» **QUOTED PASSAGE**
***

Naturally, when the ngram-window is increased, e.g. for character-based features from 2 to 4, the character-ngrams also start to capture contextual information.
Consequently, also the ngram-combinations within the individual featuretypes are sorted in an ascending fashion.\\
\input{tables/gender/latex/results_gender_individual_baseline_500_f1_dist.tex}
Looking at results for the target \textit{gender} we first find that the most predictive featuretypes are those most closely related to the words but not necessarily the structure of the text. That can be seen from the fact that the latter is captured by POS, TAG, and DEP which show low predictive power no matter the number of authors within the subset.
Moreover, already CHAR-2-grams perform well ($F1_{50}^{CHAR-2}: 0.80$) on the small dataset comprised of 50 authors. However, when we increase the number of authors, the performance declines markedly ($F1_{1000}^{CHAR-5}: 0.67$), especially when compared to CHAR-(2,5)-grams ($F1_{1000}^{CHAR-5}:0.741$) which are close to the top performance ($F1_{1000}^{ASIS-5}: 0.748$). The same pattern, although on a lower overall performance level, is visible for the text-distortion features DIST capturing punctuation and other stylistic markers.
For lower ngram-sizes, the performance is only negligibly above or below the random guess threshold while for higher ngrams the performance is higher ($F1_{50}^{DIST-5}: 0.67$) but then decreases again in the number of authors. Consequently, the results show that there seems little cause to think that there are patterns in the style of authors related to gender.
On the other side, CHAR-2-grams have a reliable performance ($0.67 < F1^{CHAR-2} <0.80$) and increasing the ngram window only by 1 increases performance markedly in turn. Consequently, it can be assumed that the there seems to be a discerable pattern related to gender within the character-combinations used. The underlying assumption would be that certain topics might be reflected by the use similar words or that certain synonyms are preferred by one group over the other.

***

» **DATA SECTION**

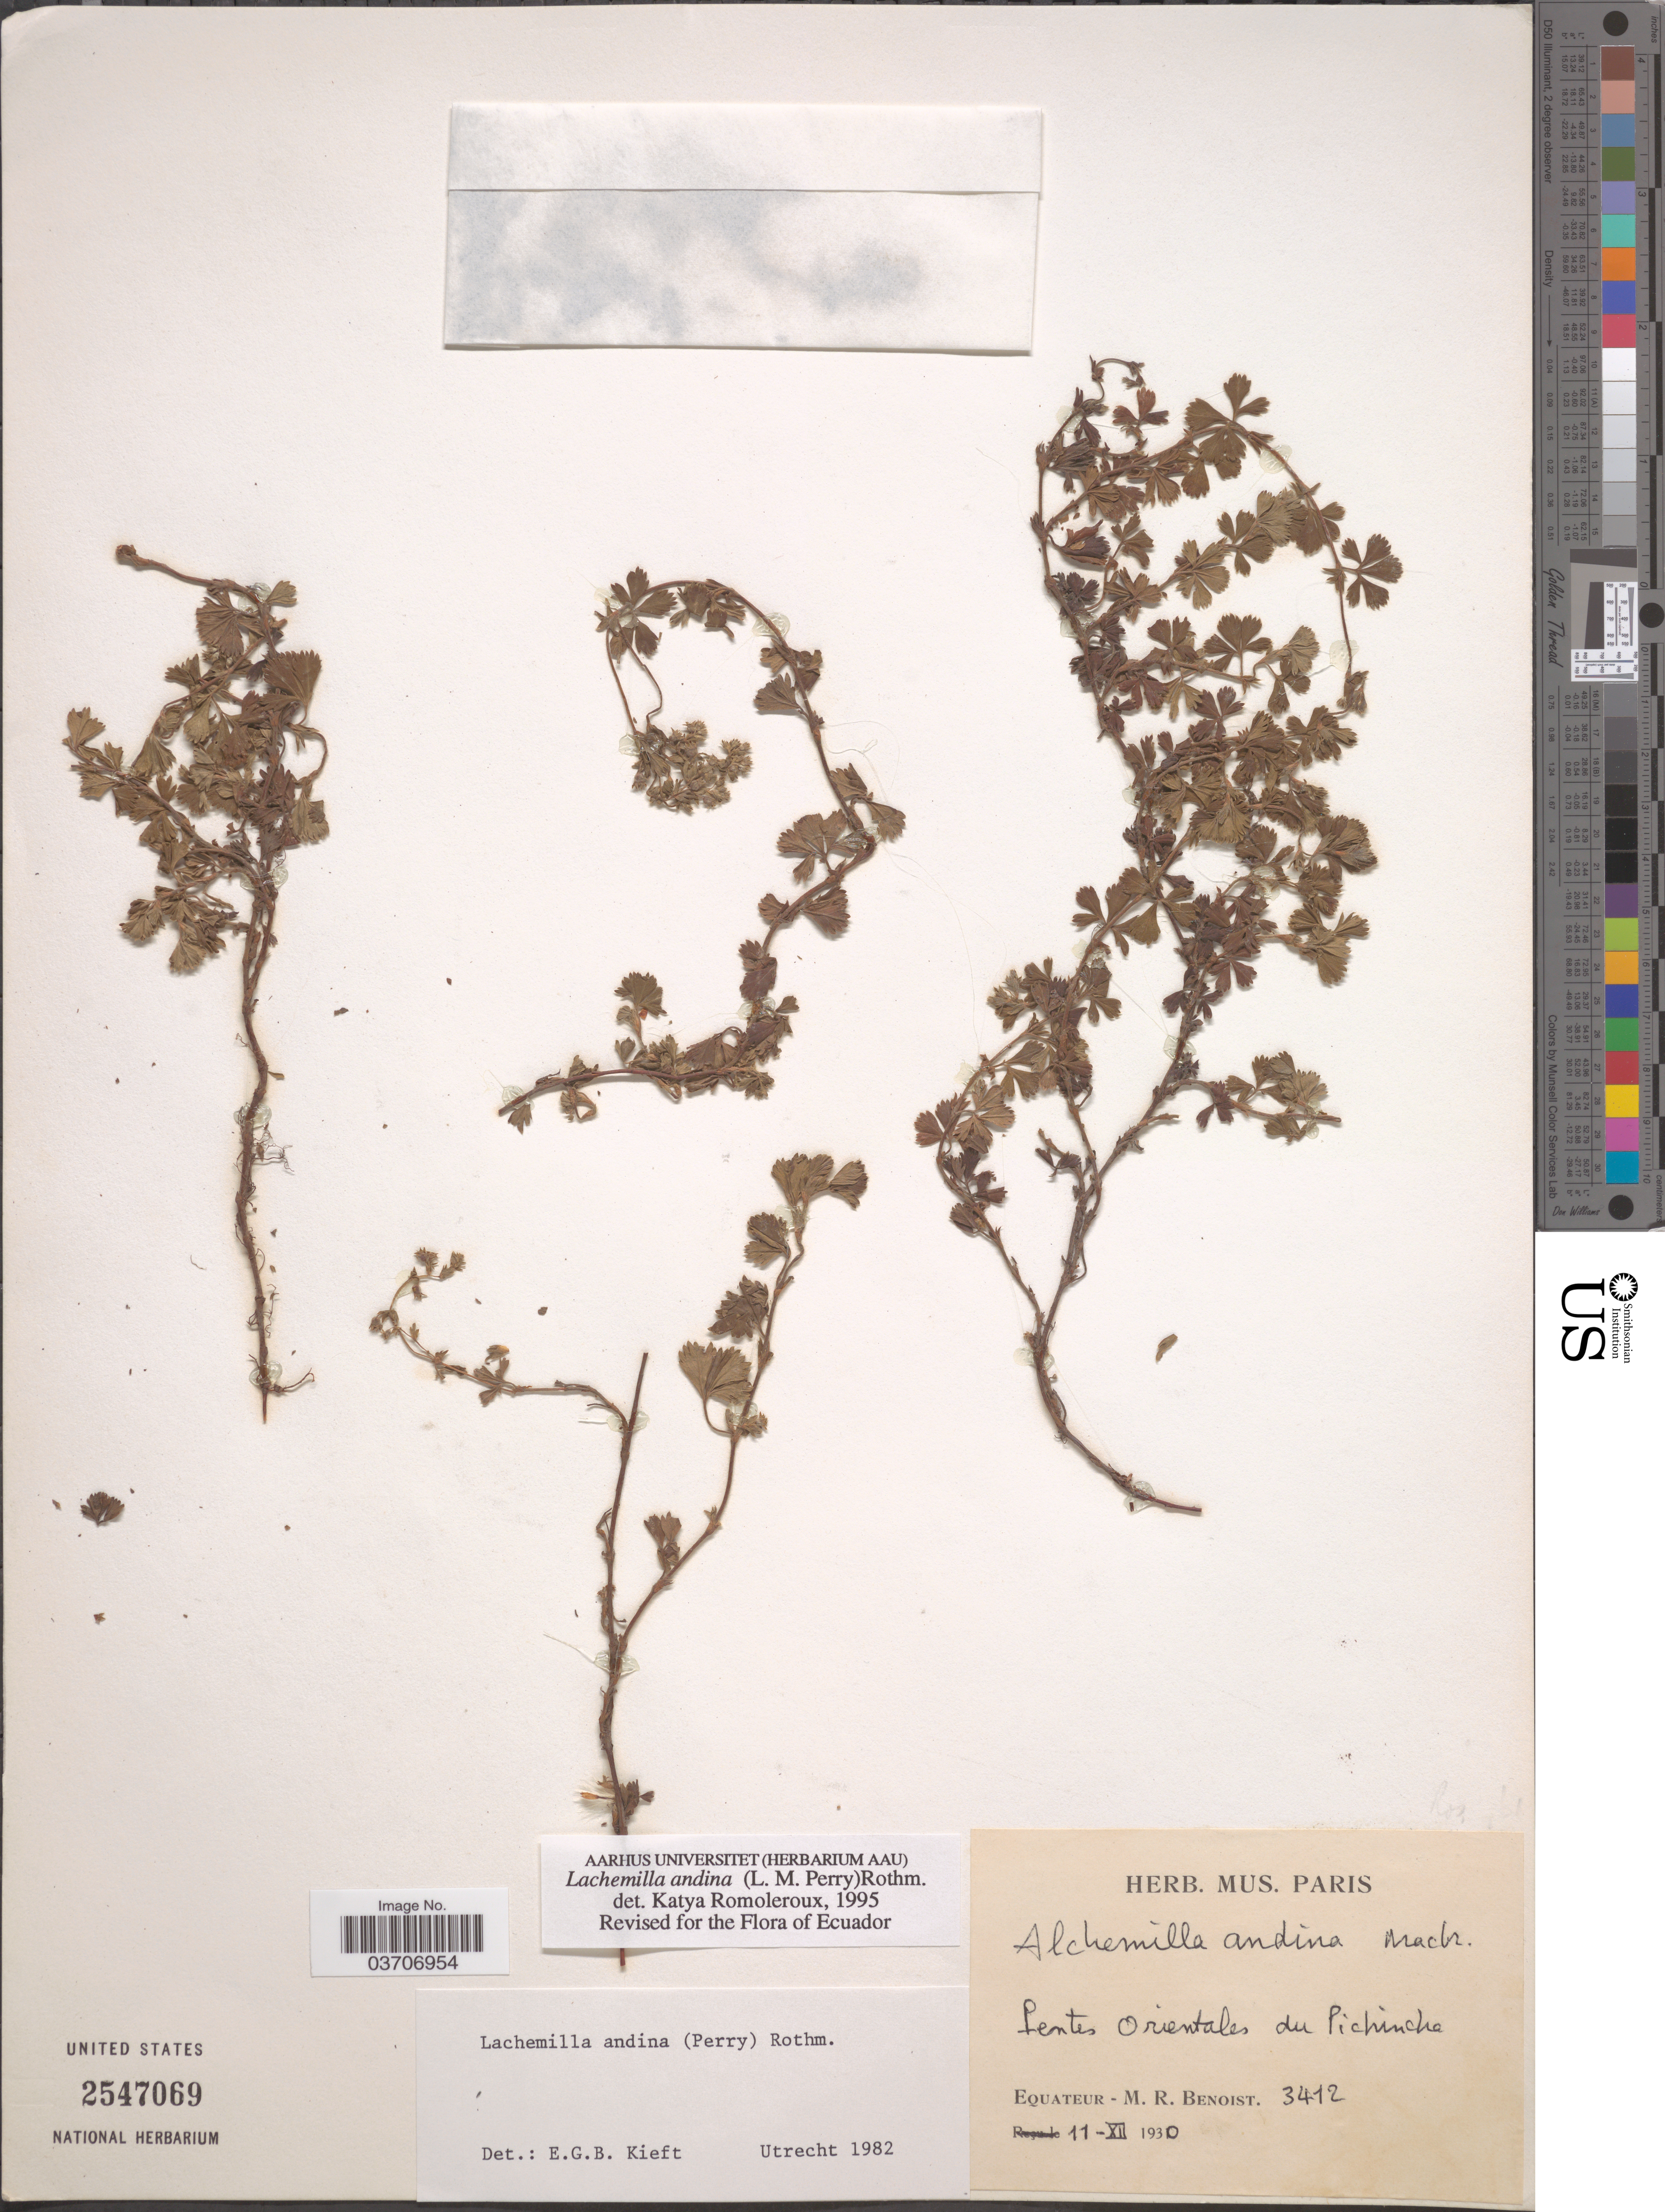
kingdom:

***

» **GOALS**
**a)** In the excerpt on author gender prediction, restate more concisely the paragraph beginning "Looking at results for the target," retaining its main facts.
**b)** Resume the excerpt on author gender prediction, continuing after its final sentence.
The material originates from a source separate from the excerpt on author gender prediction.

» **RESULTS OF THE EXERCISE**
**a)** For the gender target, the most predictive feature types are those tied closely to the words rather than to the structure of the text. This is evident because POS, TAG, and DEP, which capture structure, show low predictive power regardless of the number of authors in the subset.

**b)**
We can compare this with the result for the WORD-grams. Here we see, that while we the performance is high, it is still worse when compared to CHAR-(2,5)-grams. The latter would also capture words up to five characters long. However, if that overlap would be the sole driver of performance, then WORD-grams should not be outperformed. As such, we can conclude that there is a discernible pattern related to gender in low-context CHAR-ngrams.
In terms of the stability of the feature importance, the results are sobering. As in the aggregate before, the correlation tends towards zero when increasing the number of authors. Besides that, in some cases the correlation even flips signs. That implies features which were useful for predicting group A before are now either irrelevant or relevant for predicting group B (see for example \autoref{tab:gender_f1_dist_500_baseline_individual}, $\rho_{500}^{POS-2}: -0.15$). While mostly small, all correlation coefficients are significant on the 1\%-level.\\
When looking at age, the results shown in \autoref{tab:age_f1_dist_500_baseline_individual} reflect the overall findings for gender.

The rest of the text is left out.